Un autre point intéressant également dans la CSRD, c'est l’existence du volet taxonomie. La taxonomie devait initier un cercle vertueux en vérifiant si les financements étaient orientés ou non vers des activités durables par les établissements bancaires.

Les contraintes sur les entreprises induites par la CSRD sont souvent mises en avant. Qu’en pensez-vous ? Comment avez-vous appréhendé le sujet après vos 90 heures de formation ?

Quand j'ai commencé à suivre la formation, ma première impression a été que, sur certains aspects, la CSRD voulait être parfaite ou trop parfaite. Intellectuellement, elle est très bien pensée. Mais, avec un peu de recul, elle présente un côté "usine à gaz" et peut donner le sentiment qu’elle a été créée par et pour des technocrates.
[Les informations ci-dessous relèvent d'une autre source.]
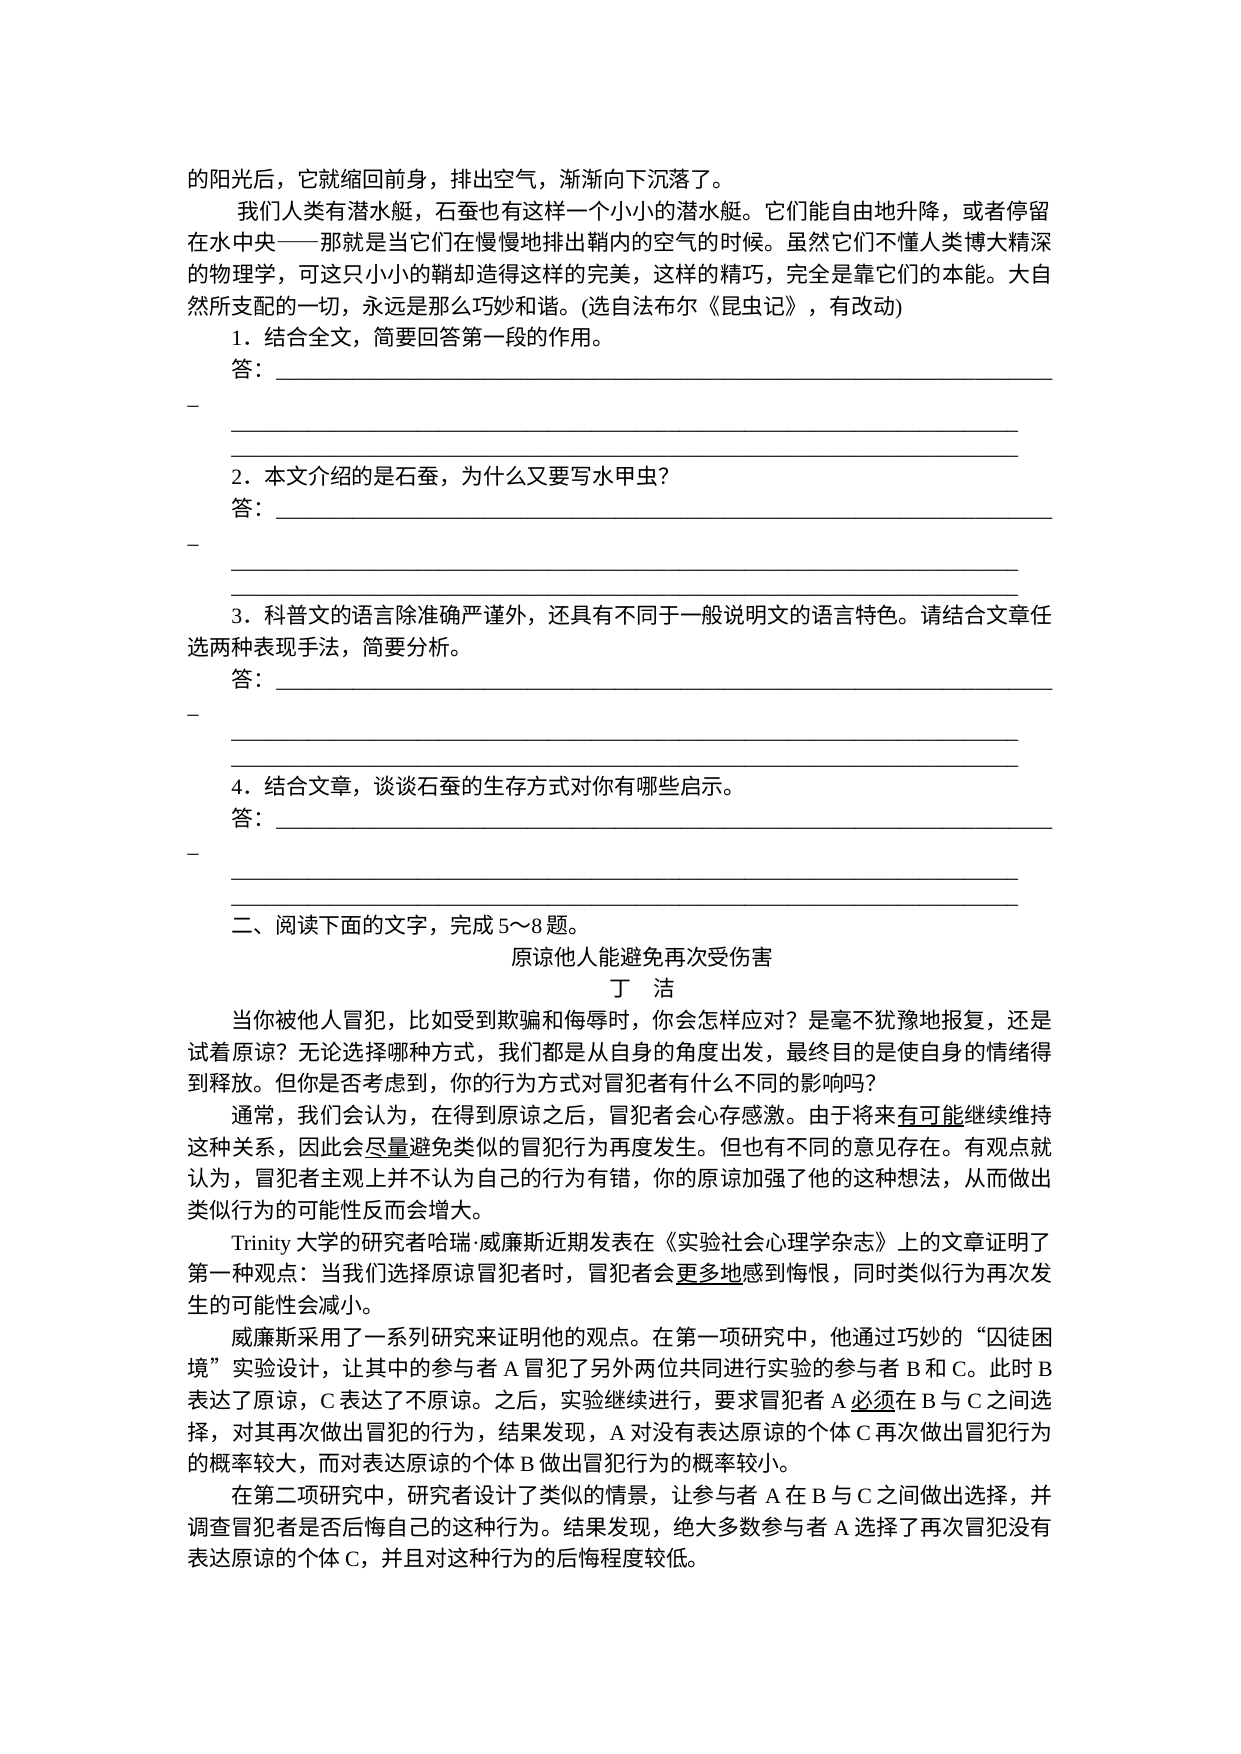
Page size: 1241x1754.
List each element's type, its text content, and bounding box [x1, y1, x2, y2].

text 当你被他人冒犯，比如受到欺骗和侮辱时，你会怎样应对？是毫不犹豫地报复，还是试着原谅？无论选择哪种方式，我们都是从自身的角度出发，最终目的是使自身的情绪得到释放。但你是否考虑到，你的行为方式对冒犯者有什么不同的影响吗？ [187, 1003, 1053, 1098]
text ________________________________________________________________________ [187, 857, 1053, 883]
text 答：________________________________________________________________________ [187, 352, 1053, 409]
text 原谅他人能避免再次受伤害 [187, 939, 1053, 971]
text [187, 162, 1053, 194]
text 4．结合文章，谈谈石蚕的生存方式对你有哪些启示。 [187, 769, 1053, 801]
text ________________________________________________________________________ [187, 744, 1053, 769]
text ________________________________________________________________________ [187, 548, 1053, 573]
text 1．结合全文，简要回答第一段的作用。 [187, 320, 1053, 352]
text 在第二项研究中，研究者设计了类似的情景，让参与者A在B与C之间做出选择，并调查冒犯者是否后悔自己的这种行为。结果发现，绝大多数参与者A选择了再次冒犯没有表达原谅的个体C，并且对这种行为的后悔程度较低。 [187, 1478, 1053, 1573]
text 丁 洁 [187, 971, 1053, 1003]
text ________________________________________________________________________ [187, 434, 1053, 459]
text 答：________________________________________________________________________ [187, 662, 1053, 718]
text 二、阅读下面的文字，完成5～8题。 [187, 908, 1053, 939]
text 我们人类有潜水艇，石蚕也有这样一个小小的潜水艇。它们能自由地升降，或者停留在水中央——那就是当它们在慢慢地排出鞘内的空气的时候。虽然它们不懂人类博大精深的物理学，可这只小小的鞘却造得这样的完美，这样的精巧，完全是靠它们的本能。大自然所支配的一切，永远是那么巧妙和谐。(选自法布尔《昆虫记》，有改动) [187, 194, 1053, 320]
text 3．科普文的语言除准确严谨外，还具有不同于一般说明文的语言特色。请结合文章任选两种表现手法，简要分析。 [187, 598, 1053, 662]
text 威廉斯采用了一系列研究来证明他的观点。在第一项研究中，他通过巧妙的“囚徒困境”实验设计，让其中的参与者A冒犯了另外两位共同进行实验的参与者B和C。此时B表达了原谅，C表达了不原谅。之后，实验继续进行，要求冒犯者A必须在B与C之间选择，对其再次做出冒犯的行为，结果发现，A对没有表达原谅的个体C再次做出冒犯行为的概率较大，而对表达原谅的个体B做出冒犯行为的概率较小。 [187, 1319, 1053, 1478]
text 通常，我们会认为，在得到原谅之后，冒犯者会心存感激。由于将来有可能继续维持这种关系，因此会尽量避免类似的冒犯行为再度发生。但也有不同的意见存在。有观点就认为，冒犯者主观上并不认为自己的行为有错，你的原谅加强了他的这种想法，从而做出类似行为的可能性反而会增大。 [187, 1098, 1053, 1224]
text Trinity大学的研究者哈瑞·威廉斯近期发表在《实验社会心理学杂志》上的文章证明了第一种观点：当我们选择原谅冒犯者时，冒犯者会更多地感到悔恨，同时类似行为再次发生的可能性会减小。 [187, 1224, 1053, 1319]
text 2．本文介绍的是石蚕，为什么又要写水甲虫？ [187, 459, 1053, 491]
text 答：________________________________________________________________________ [187, 801, 1053, 857]
text ________________________________________________________________________ [187, 409, 1053, 434]
text ________________________________________________________________________ [187, 573, 1053, 598]
text ________________________________________________________________________ [187, 718, 1053, 744]
text 答：________________________________________________________________________ [187, 491, 1053, 548]
text ________________________________________________________________________ [187, 883, 1053, 908]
Les grands groupes disposent de la capacité à s’emparer du sujet CSRD, en revanche, c’est une prérogative complexe pour des PME et ETI moins structurées et qui possèdent moins de moyens financiers pour être accompagnées par des cabinets de conseil dans leur démarche.

A mon sens, plutôt que de rechercher un idéal de perfection, nous pouvons rester pragmatiques et mettre en action les dirigeants et les entreprises sur la RSE. La politique des petits pas permet de continuer à avancer.

Rien n'est encore définitif et le cadre actuel reste en vigueur…  

Non, mais on sent toutefois que la tendance est au décalage. J’ai le sentiment qu'on est en train d'enterrer globalement le sujet, alors que celui-ci devrait être pris à bras le corps par les entreprises et les dirigeants.

Les dirigeants et les entreprises doivent se concentrer sur leurs facteurs de différenciation. La différenciation par les coûts représente une guerre perdue d’avance pour les Européens dans le contexte géopolitique et économique actuel.

Le défi des Européens est de redevenir compétitifs en misant sur l’innovation et la RSE, dont la valeur doit être perçue par le client. Dans le contexte français, toute initiative favorisant la consommation locale et durable aura un effet positif sur l’environnement, l’emploi et les finances publiques.